> _Exercise task_
Extend the forum discussion on loading a large numeric matrix from a file faster in C++, which appears before the listing, by writing the text that would follow its last sentence.

> _Passage provided_
★ ★ ★ ★ ★ ★ ★

You’ll notice I also removed a couple lines at the bottom that should be inconsequential to program function and correctness, but which may cause a minor cumulative time issue as well. (If they are not inconsequential, that is a bug and should be fixed!)
How much difference this all makes depends entirely on the quality of the C++ Standard Library implementation. AFAIK the big three modern C++ compilers (MSVC, GCC, and Clang) all have sufficiently-optimized I/O handling to make the issue moot.
locale
One other thing that may also make a difference is to .imbue() the stream with the default "C" locale, which avoids a lot of special handling for numbers in locale-dependent formats other than what your files use. You only need to bother to do this if you have changed your global locale, though.
ifile.imbue(std::locale(""));
redundant initialization
Another thing that is killing your time is the effort to zero-initialize the array when you create it. Don’t do that if you don’t need it! (You don’t need it here because you know the total extents and will fill them properly. C++17 and later is nice enough to give you a zero value if the input stream goes bad, too. So you get zeros for unread values either way.)
dynamic memory block size
Finally, keeping memory accesses to an array of array should not significantly affect speed, but it still might be worth testing if you can change it. This is assuming that the resulting matrix will never be too large for the memory manager to return as a single block (and consequently crash your program).
A common design is to allocate the entire array as a single block, with the requested size plus size for the array of pointers to the rest of the block. This allows you to delete the array in a single delete[] statement. Again, I don’t believe this should be an optimization issue you need to care about until your profiler says so.
At the risk of the answer being considered incomplete (no code examples), I would like to add to the other answers additional options how to tackle the problem:
Use a binary format (width,height, values...) as file format and then use file mapping (MapViewOfFile() on Windows, mmap() or so on posix/unix systems).
Then, you can simply point your "matrix structure" pointer to the mapped address space and you are done. And in case, you do something like sparse access to the matrix, it can even save some real IO. If you always do full access to all elements of the matrix (no sparse matrices etc.), it is still quite elegant and probably faster than malloc/read.
Replacements for c++ iostream, which is known to be quite slow and should not be used for performance critical stuff:
Have a look at the {fmt} library, which has become quite popular in recent years and claims to be quite fast.
Back in the days, when I did a lot of numerics on large data sets, I always opted for binary files for storage. (It was back in the days, when the fastest CPU you get your hands on were the Pentium 1 (with the floating point bug :)). Back then, all was slower, memory was much more limited (we had MB not GB as units for RAM in our systems) and all in all, nearly 20 years have passed since.
So, as a refresher, I did write some code to show, how much faster than iostream and text files you can do if you do not have extra constraints (such as endianess of different cpus etc.).

★ ★ ★ ★ ★ ★ ★

> _Provided material_
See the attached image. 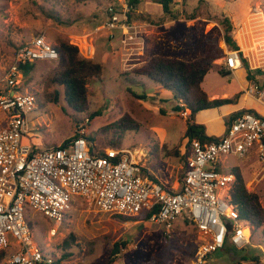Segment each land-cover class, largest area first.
I'll return each instance as SVG.
<instances>
[{"label":"rangeland","instance_id":"rangeland-1","mask_svg":"<svg viewBox=\"0 0 264 264\" xmlns=\"http://www.w3.org/2000/svg\"><path fill=\"white\" fill-rule=\"evenodd\" d=\"M143 1L146 2L142 8L151 12L154 18L162 15L157 3ZM122 2L0 0V73L11 64L15 49L39 34H44L46 40L55 46L60 42L74 44L83 57L103 65L101 75L86 80L88 109L76 112L64 101L62 87L51 82L55 62L37 61L34 69L25 76V86L36 95V108L26 115L29 132L23 135L21 146L36 149L54 147L83 133L91 138L89 145L96 152H103L107 148L131 150L141 160L149 177L176 189L183 177L184 163L171 151L184 134L188 114L183 115L178 100H163L162 104L156 93L158 85L144 76L131 73V69L137 65L124 62L125 50L117 42L122 37L120 30H113L114 38L108 39L107 31L102 27L107 21V6L120 5ZM173 3L178 14L184 11L193 14L197 20L194 29H191V33L195 32L196 50L182 59H193L200 55L208 40L215 41L224 54L228 47L223 39L220 22L227 17L233 25L231 34L240 49L236 38L239 31L245 32L243 36L250 47L255 44V50L251 51L252 58L246 56L249 67H253L250 69L264 66V35L258 32L253 22V17L259 14L257 11L262 10L264 15V0H173ZM139 10L134 7L130 11L131 21L137 22L139 16L144 14ZM144 23H137L140 30H146L144 35H159L157 27L145 24L144 28ZM173 27L172 30L167 29L173 38L183 31L185 33L183 23L176 22ZM260 28L264 30V23L260 24ZM174 42L177 46V40ZM155 45L162 49L158 43ZM168 47L172 48L167 46L163 47L167 51L160 50L162 55L175 57L176 52L170 51ZM152 55L157 54L151 51L146 56L144 53L142 60L134 62L143 61L144 56L147 60ZM223 57L215 60L216 68H223ZM216 68L210 74L216 72ZM209 76V73L205 76L204 87L207 91L213 90L218 96L232 92L238 85L232 76L222 78L216 74L208 79ZM255 83L264 90V73L255 75V80L250 84ZM244 98L253 97L245 95ZM95 110H100L101 115L90 119L88 115ZM3 116L0 111V125L4 123ZM125 118L131 120L127 122ZM220 161L223 171L239 168L245 187L258 195L264 210V164L256 152L253 150L245 158L229 154L222 156ZM144 214L142 212L133 216L136 220L122 221L115 214H103L92 205L78 200L59 224H53L52 220L39 212L32 213V237L45 255L52 253L55 260L60 259L59 264H106L114 244L118 243L121 245L111 264H192L201 239L195 227L184 223V216L180 215L170 236H167L163 225L146 219ZM49 227H54L58 235L48 240ZM262 232V227L253 232L251 245L247 248V261H241L235 251H229L231 246L226 244L210 255L206 264H264ZM0 264H3V260Z\"/></svg>","mask_w":264,"mask_h":264},{"label":"built area","instance_id":"built-area-1","mask_svg":"<svg viewBox=\"0 0 264 264\" xmlns=\"http://www.w3.org/2000/svg\"><path fill=\"white\" fill-rule=\"evenodd\" d=\"M133 8L127 0L120 5L109 4L107 21L102 26L109 40L114 38L113 30L121 31L127 65L141 60L144 51L143 31L129 18ZM57 59L55 45L39 34L19 45L11 64L0 73V111L4 115L0 125L3 264H55L52 253L45 255L33 240L26 216L39 212L59 224L78 200L103 214L129 217L157 206L149 220L163 225L167 236L183 215L201 238L192 264H206L207 258L226 244L234 250L251 245V227L238 218L236 207L230 202L235 175L222 170L220 158L229 154L245 158L254 150L264 164V117L242 111L221 136L209 142L191 140L183 177L176 189L149 177L131 150L107 148L96 152L83 133L65 145L44 149L21 146L23 135L29 132L26 115L36 108V95L25 86L21 66ZM222 66L230 71L240 68L239 51L226 48ZM254 69L264 72V66ZM244 92L264 101V90L257 84H250ZM57 235L54 227L47 229L48 240Z\"/></svg>","mask_w":264,"mask_h":264},{"label":"trees","instance_id":"trees-1","mask_svg":"<svg viewBox=\"0 0 264 264\" xmlns=\"http://www.w3.org/2000/svg\"><path fill=\"white\" fill-rule=\"evenodd\" d=\"M140 1L142 0H129V4L137 8ZM152 2L161 6L162 15L154 20L155 18L149 19V16L142 14L139 18L143 21L147 20L148 22L150 21L149 23L151 24L159 25L166 20H174L184 16L183 14L180 15L176 12L173 7V0H152ZM184 18L194 19L195 16L193 14H188ZM220 25L223 28V39L227 47L231 50L239 51L246 79L249 82L255 80L256 74L264 72L259 69H250L248 59L243 55L231 34L233 25L229 18H223ZM55 48L58 52V59L54 61L55 70L51 76V82L57 87H62L64 101L71 109L76 112H84L89 107L86 80L87 78L101 75L103 73V65L92 59L83 57L79 53L78 47L74 44L60 42ZM223 55L222 48L215 41L208 40L203 52L200 55L194 56L193 59H179L157 54L150 56L141 66L131 69L132 74L136 76H144L157 84L161 89L169 90L172 93L173 99L179 100L182 103L181 110L187 112V126L184 134L176 147L171 151V154L179 157L183 163L187 156L191 140L199 139L201 142H209L212 139H215V137L205 134L204 126L196 122V115L204 109L219 107L223 104L234 101V99L229 98H216L210 100L206 91L202 87L205 75L210 70L216 68L214 61L221 58ZM35 64L36 62H28L21 66L25 76L34 69ZM215 70L221 77L231 74L230 70H224L220 66ZM57 92L58 91L56 90V93ZM56 99L57 98L55 97V101H57ZM243 111H250L259 117H262L258 113L253 112V110ZM239 113L240 112H237L234 115L236 116ZM99 115H101V111L95 110L92 111L88 117L93 119L95 116ZM125 119L127 122L131 120L130 118ZM75 137H77V135L72 138ZM86 138L88 141L91 140V138ZM70 139L66 140L63 144H67ZM230 172L235 175V180L230 188V202L236 207L238 218L251 227V235L256 229L262 227V236L264 238V210L260 205L258 195L247 190L245 187V181L238 167H235L232 171L230 170ZM153 180L155 179L153 178ZM157 210L158 207L156 206L147 211L144 214L145 218L149 219V217ZM116 216L122 221L136 220L134 217L123 215ZM26 220L32 229L33 224L31 225L30 220L32 219L30 218V213L26 216ZM184 223L189 224L186 219L184 220ZM195 229L197 230L196 227ZM120 245L121 244L119 243L114 244L106 264H111L114 261V256L119 251ZM229 251L234 252V249L231 247L229 248ZM3 257L4 254L1 253L0 261L3 260ZM240 259L241 261H247L248 257L244 255L241 256ZM59 261L60 259H57L55 264H59Z\"/></svg>","mask_w":264,"mask_h":264},{"label":"crops","instance_id":"crops-1","mask_svg":"<svg viewBox=\"0 0 264 264\" xmlns=\"http://www.w3.org/2000/svg\"><path fill=\"white\" fill-rule=\"evenodd\" d=\"M141 2H139V4L137 5V9L139 8L140 12H142V13L144 12L143 15L149 16V19H154L151 12H147L145 9L142 8V7H144L143 3L146 1H143L142 3ZM156 5L158 7H161L159 4H156ZM175 10H177V9H175ZM182 14L184 15L182 18L180 17V18L174 19V20H166L164 23L159 24V25L151 24V23H149L150 21L149 22L147 20L143 21L140 18L136 20L137 21L136 23L148 22V23H144L142 25L143 27L145 26V24H148L149 26L157 27V29L160 31L159 35L154 36V37L150 36V35H152L151 33H149L148 36L146 34H145L146 35L145 36L142 33V39L144 40V42L146 44V50L144 49L143 55L145 53V55L148 56V55H150L151 51H154L156 54L160 53V55H162L160 50H162L163 47H167V46L172 47V48L168 47V49L170 51L176 52V55H174V56L176 58H179V59H182V57L186 58L191 53L195 52L196 41H194V36H193L195 34V32L191 33V29L192 28L194 29V25L196 23L195 21H197V20L184 18L186 15H188V13H185L184 11L182 12ZM154 20H156V18ZM176 22H181L184 24L185 33H184V31L181 34L178 33L179 35H176V37L173 38V36H171V34H169L170 32H168L167 29L169 28L172 30V28H174L173 26L176 25ZM164 27H166V29L163 30L162 28H164ZM144 28H146V27H144ZM143 32L146 33V30ZM120 39L117 42L121 43ZM175 40H177V42H178L177 46H175V44H176L174 42ZM155 43H158L159 46H162V49H160L158 46H156ZM164 50L165 49H163V52H164ZM138 51H139V53H142L141 50H138ZM165 51H167V50H165ZM243 54L245 56L244 52H243ZM136 57H138V56H136ZM136 57H131V59L133 60ZM187 59H189V58H187ZM145 61H146V57L144 56L143 61L135 63L133 65H137V67H138V66H141ZM208 73L210 75L208 79L213 78L216 76V74H218L217 71L213 72V74H210L211 70ZM227 76H232L238 85H237V87L233 88L232 92L223 93L220 96H218L213 90H211L212 92H210V91H207L205 89V87H204L205 80H206L205 77H204V81L202 83V87L206 91L210 100L216 99V98L234 99V101L227 103V104H223L219 107L204 109L196 115V122L199 124H202L204 126L205 134L208 136H213L215 138L221 136L225 132L230 121L235 117L234 114H236L237 112H241L243 110H251V111L253 110V112H255V113H261L264 115V111L262 110V107H264V101H259V100L253 99V98H246V99L244 98L246 94L245 93L243 94V91L250 85V82L245 77L244 69L242 67H240L234 71H231V74L227 75ZM156 89H157L156 90L157 92L156 91L155 92L157 93L158 97H160L159 101L161 103L163 100L168 101V99L176 101L175 99H173L172 93L169 90L161 89L159 86ZM236 93H237V96H234V95H236ZM247 99L253 100V102L248 101ZM178 104H182V103L178 100ZM206 111H211V112L208 113ZM203 113H208V114L205 115ZM230 170L231 169H226V171H228V172Z\"/></svg>","mask_w":264,"mask_h":264},{"label":"bare ground","instance_id":"bare-ground-1","mask_svg":"<svg viewBox=\"0 0 264 264\" xmlns=\"http://www.w3.org/2000/svg\"><path fill=\"white\" fill-rule=\"evenodd\" d=\"M257 13L259 14H256L254 17H253V22H254V27L255 28H258V32L261 33V35H264V30L260 28V24L261 23H264V15L262 13V10H259L257 11ZM255 30V29H254ZM263 30V31H262ZM244 31H239L236 35V38L239 42V45L241 47V50H243L245 52V55L246 56H250L251 57V54L252 52L255 50V44H252V47L249 46L246 38L243 36L244 35ZM254 33V32H253ZM257 34V33H256ZM255 35V34H254ZM256 37V36H255ZM264 40V38H263ZM261 43V42H260ZM254 49V50H253ZM253 50V51H252ZM252 51V52H251ZM252 58V57H251ZM254 61V60H253ZM257 61V60H255ZM252 63V61H251Z\"/></svg>","mask_w":264,"mask_h":264},{"label":"water","instance_id":"water-1","mask_svg":"<svg viewBox=\"0 0 264 264\" xmlns=\"http://www.w3.org/2000/svg\"><path fill=\"white\" fill-rule=\"evenodd\" d=\"M236 255L241 257V256H244L246 255L247 253V248H243V249H239V250H234Z\"/></svg>","mask_w":264,"mask_h":264}]
</instances>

★ ★ ★ ★ ★ ★ ★

> _Exercise output_
So far, my little test only has an iostream and a binary file version with a) stdio fread() kind of loading and b) mmap(). Since I sit in front of a debian bullseye computer, my code uses linux specific stuff for the mmap() approach. To run it on Windows, you have to change a few lines of code and some includes.
Edit: I added a save function using {fmt} now as well.
Edit: I added a load function with stdio now as well.
Edit: To reduce memory workload, I reordered the code somewhat
and now only keep 2 matrix instances in memory at any given time.
The program does the following:
create a 20k x 20k matrix in ram (in a struct named Matrix_t). With random values, slowly generated by std::random.
Write the matrix with iostream to a text file.
Write the matrix with stdio to a binary file.
Create a new matrix textMatrix by loading its data from the text file.
Create a new matrix inMemoryMatrix by loading its data from the binary file with a few fread() calls.
mmap() the binary file and use it under the name mappedMatrix.
Compare each of the loaded matrices to the original randomMatrix to see if the round-trip worked.
Here the results I got on my machine after compiling this work of wonder with clang++ -O3 -o fmatio fast-matrix-io.cpp -lfmt:
./fmatio
creating random matrix (20k x 20k) (27.0775seconds)
the first 10 floating values in randomMatrix are:
57970.2 -365700 -986079 44657.8 826968 -506928 668277 398241 -828176 394645
saveMatrixAsText_IOSTREAM()
saving matrix with iostream. (192.749seconds)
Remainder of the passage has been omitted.